[Multi-image point correspondence data]
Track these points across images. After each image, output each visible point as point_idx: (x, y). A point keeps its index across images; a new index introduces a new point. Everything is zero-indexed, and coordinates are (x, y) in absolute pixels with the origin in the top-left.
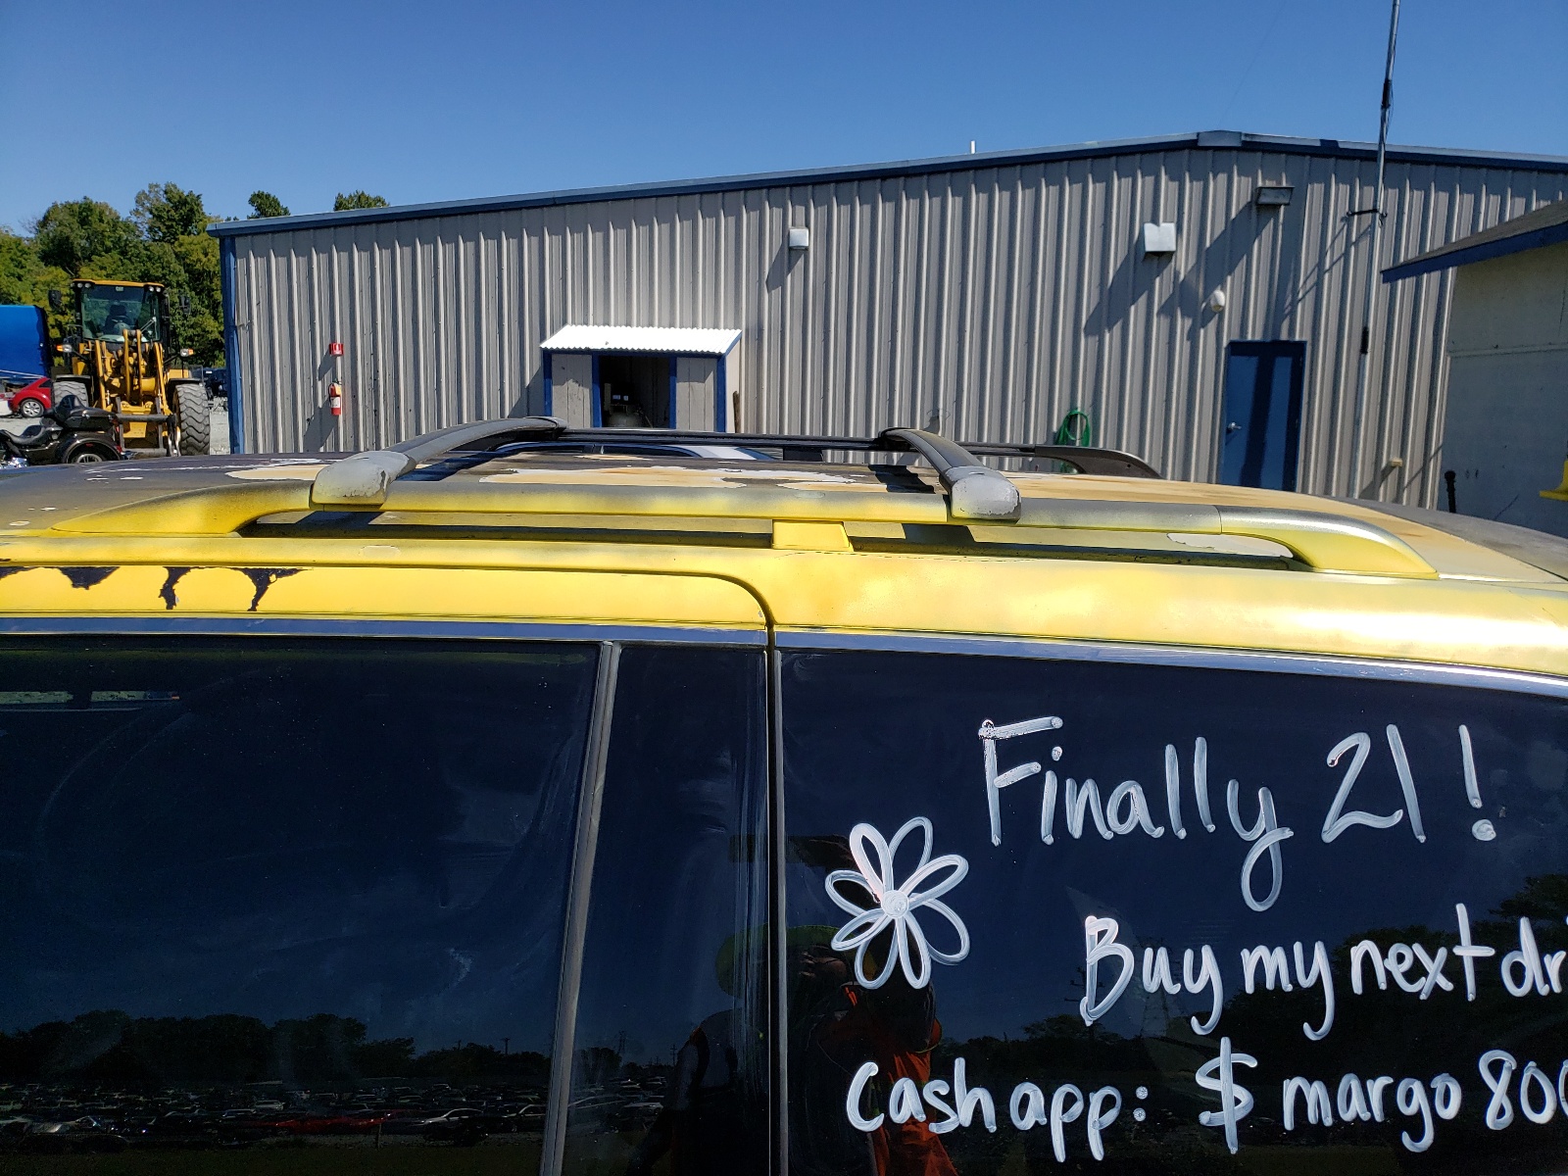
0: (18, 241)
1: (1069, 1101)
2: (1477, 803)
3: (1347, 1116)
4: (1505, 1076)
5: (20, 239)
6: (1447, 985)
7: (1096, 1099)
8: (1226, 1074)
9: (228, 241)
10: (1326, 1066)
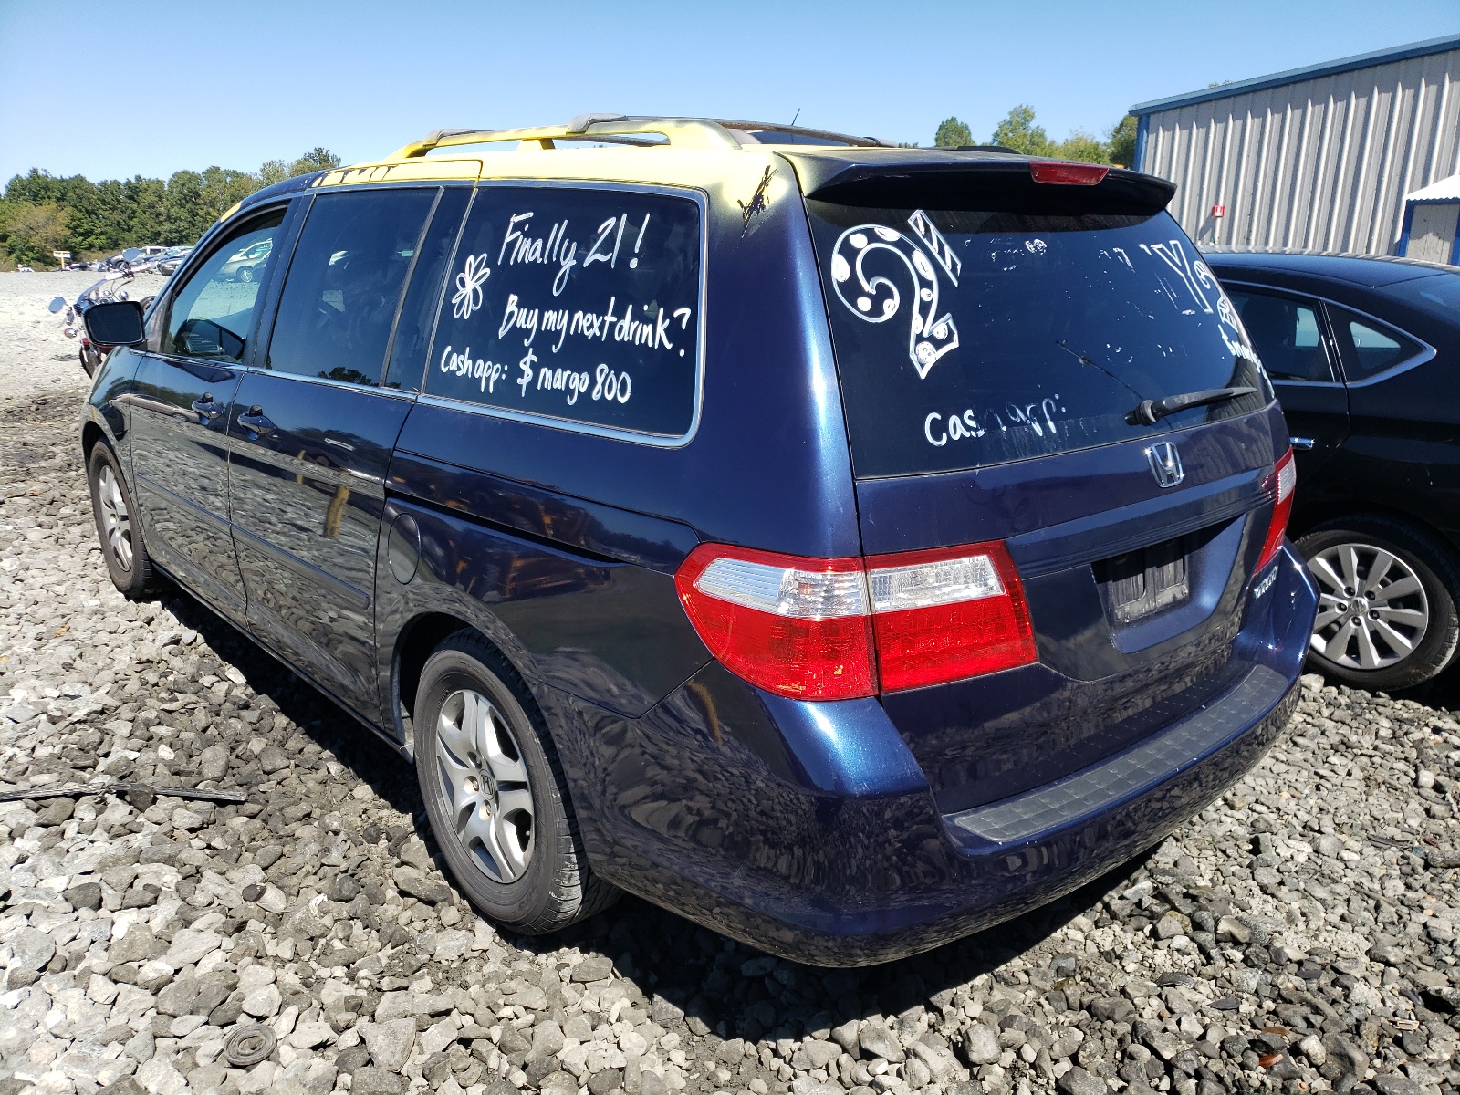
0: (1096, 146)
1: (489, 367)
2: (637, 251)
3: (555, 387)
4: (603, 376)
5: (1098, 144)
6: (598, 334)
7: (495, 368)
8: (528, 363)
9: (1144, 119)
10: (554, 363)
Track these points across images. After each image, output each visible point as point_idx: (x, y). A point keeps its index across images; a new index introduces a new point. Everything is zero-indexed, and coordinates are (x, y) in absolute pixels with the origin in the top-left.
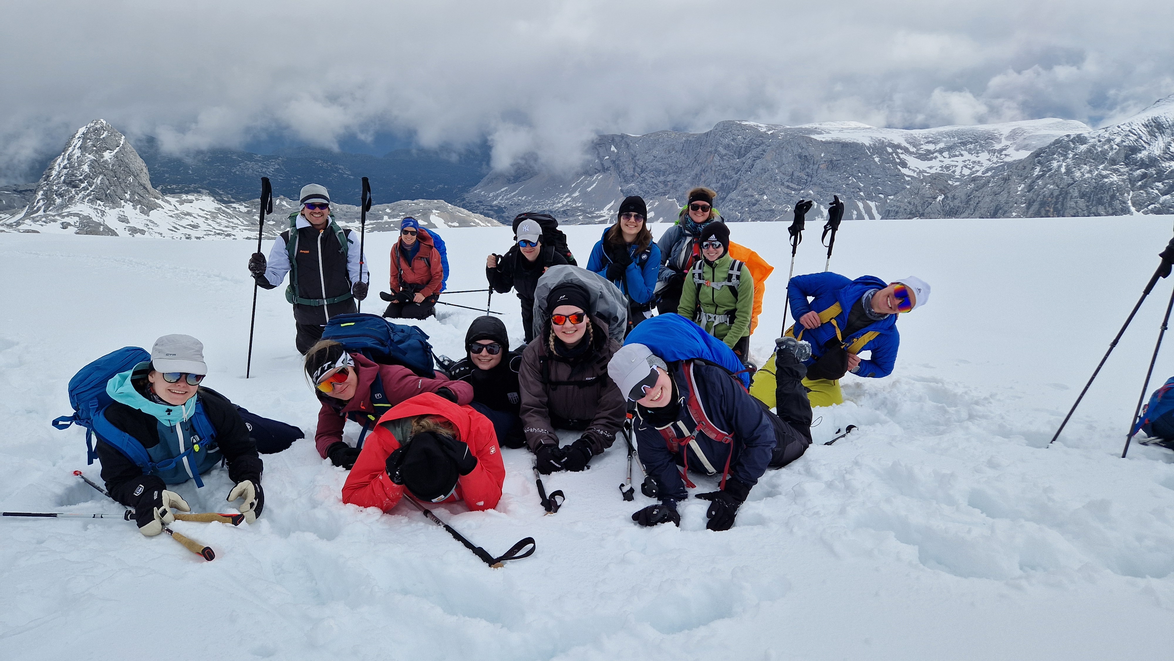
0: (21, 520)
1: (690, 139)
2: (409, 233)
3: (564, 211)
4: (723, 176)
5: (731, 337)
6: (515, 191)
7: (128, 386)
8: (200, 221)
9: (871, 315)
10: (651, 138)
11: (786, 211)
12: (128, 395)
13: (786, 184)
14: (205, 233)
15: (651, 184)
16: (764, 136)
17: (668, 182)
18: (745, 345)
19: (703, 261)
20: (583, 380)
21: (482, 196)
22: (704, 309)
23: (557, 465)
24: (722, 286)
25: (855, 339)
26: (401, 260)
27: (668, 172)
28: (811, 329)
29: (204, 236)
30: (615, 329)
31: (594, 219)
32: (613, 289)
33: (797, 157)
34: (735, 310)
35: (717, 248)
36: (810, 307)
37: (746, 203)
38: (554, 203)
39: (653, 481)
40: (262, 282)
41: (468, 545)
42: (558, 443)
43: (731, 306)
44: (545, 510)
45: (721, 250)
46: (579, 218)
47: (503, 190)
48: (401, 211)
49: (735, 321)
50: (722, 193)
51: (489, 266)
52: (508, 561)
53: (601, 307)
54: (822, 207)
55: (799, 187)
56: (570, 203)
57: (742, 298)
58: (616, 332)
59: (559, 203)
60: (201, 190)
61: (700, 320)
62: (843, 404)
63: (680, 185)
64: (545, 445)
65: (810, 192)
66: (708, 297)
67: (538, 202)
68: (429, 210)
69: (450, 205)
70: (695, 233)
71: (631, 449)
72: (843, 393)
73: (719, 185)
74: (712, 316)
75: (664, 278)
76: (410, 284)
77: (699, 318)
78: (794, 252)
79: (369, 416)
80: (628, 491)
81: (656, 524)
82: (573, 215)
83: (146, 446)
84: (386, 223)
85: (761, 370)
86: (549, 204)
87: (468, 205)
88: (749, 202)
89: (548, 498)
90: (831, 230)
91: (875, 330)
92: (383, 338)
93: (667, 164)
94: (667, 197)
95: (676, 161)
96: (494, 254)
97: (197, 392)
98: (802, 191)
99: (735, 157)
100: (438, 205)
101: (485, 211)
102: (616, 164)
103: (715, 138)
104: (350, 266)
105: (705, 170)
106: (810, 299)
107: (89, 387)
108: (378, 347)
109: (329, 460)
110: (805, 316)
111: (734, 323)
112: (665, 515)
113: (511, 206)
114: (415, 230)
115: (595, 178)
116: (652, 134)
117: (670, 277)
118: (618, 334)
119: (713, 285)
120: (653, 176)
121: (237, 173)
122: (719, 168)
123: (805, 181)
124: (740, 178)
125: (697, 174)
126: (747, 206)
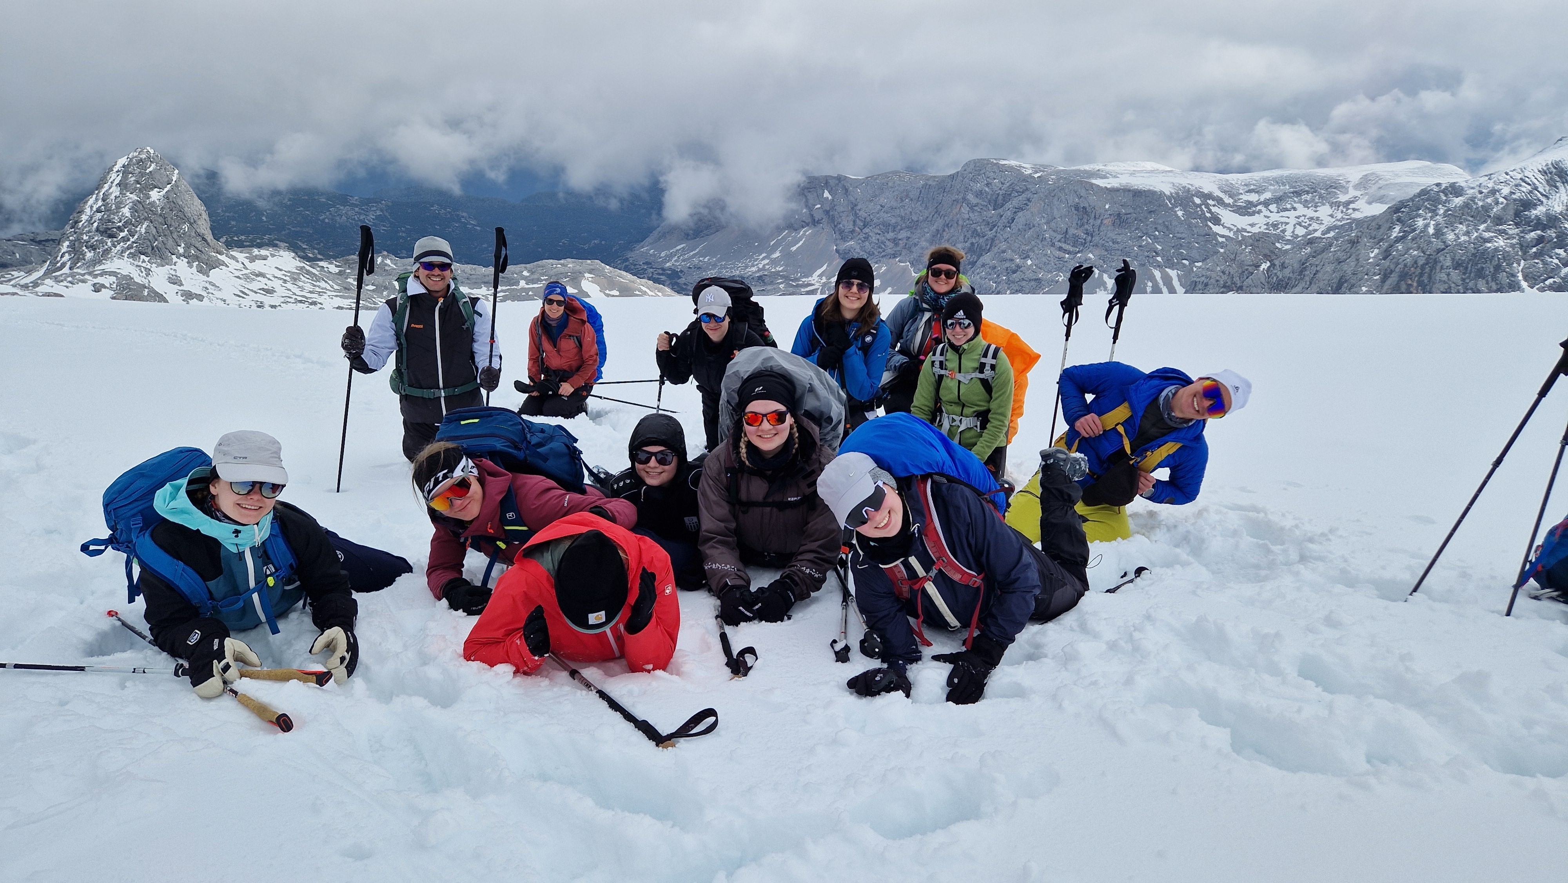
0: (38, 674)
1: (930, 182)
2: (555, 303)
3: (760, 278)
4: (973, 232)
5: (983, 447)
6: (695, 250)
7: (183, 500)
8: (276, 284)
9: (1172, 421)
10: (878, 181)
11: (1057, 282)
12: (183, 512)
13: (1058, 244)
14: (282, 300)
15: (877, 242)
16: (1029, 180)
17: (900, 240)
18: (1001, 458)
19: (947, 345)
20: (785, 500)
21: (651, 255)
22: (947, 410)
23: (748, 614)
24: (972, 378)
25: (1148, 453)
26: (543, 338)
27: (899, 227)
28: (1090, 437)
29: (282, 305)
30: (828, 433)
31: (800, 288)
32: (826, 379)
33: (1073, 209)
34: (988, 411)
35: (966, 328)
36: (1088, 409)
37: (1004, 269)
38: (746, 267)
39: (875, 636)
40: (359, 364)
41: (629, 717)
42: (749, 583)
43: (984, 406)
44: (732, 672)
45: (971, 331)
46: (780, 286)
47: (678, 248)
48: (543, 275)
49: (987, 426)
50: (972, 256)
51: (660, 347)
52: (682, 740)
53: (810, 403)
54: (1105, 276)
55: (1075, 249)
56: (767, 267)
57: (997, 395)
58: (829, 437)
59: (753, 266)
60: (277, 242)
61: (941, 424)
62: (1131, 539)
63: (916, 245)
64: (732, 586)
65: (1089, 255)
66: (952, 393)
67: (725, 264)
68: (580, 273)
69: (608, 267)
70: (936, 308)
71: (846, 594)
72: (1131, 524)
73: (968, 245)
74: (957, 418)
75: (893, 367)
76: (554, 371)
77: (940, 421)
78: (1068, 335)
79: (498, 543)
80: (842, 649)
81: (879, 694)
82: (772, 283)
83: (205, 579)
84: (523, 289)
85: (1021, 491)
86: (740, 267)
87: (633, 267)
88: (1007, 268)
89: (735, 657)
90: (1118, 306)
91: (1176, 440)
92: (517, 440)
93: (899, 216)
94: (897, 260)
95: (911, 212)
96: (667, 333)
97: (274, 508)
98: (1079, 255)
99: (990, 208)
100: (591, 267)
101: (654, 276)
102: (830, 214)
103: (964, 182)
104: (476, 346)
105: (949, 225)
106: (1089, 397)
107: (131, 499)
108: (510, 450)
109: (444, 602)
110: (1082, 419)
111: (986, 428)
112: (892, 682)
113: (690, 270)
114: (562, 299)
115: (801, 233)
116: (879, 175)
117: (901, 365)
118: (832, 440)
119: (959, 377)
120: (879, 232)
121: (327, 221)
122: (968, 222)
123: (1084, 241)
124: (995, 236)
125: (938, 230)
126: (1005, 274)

◆ Exercise prompt ◆
Once you find the line with "112: (665, 515)" in the entries above, output it and each line after it up to and including the line with "125: (697, 174)", and nothing else.

◆ Output ◆
112: (665, 515)
113: (511, 206)
114: (415, 230)
115: (595, 178)
116: (652, 134)
117: (670, 277)
118: (618, 334)
119: (713, 285)
120: (653, 176)
121: (237, 173)
122: (719, 168)
123: (805, 181)
124: (740, 178)
125: (697, 174)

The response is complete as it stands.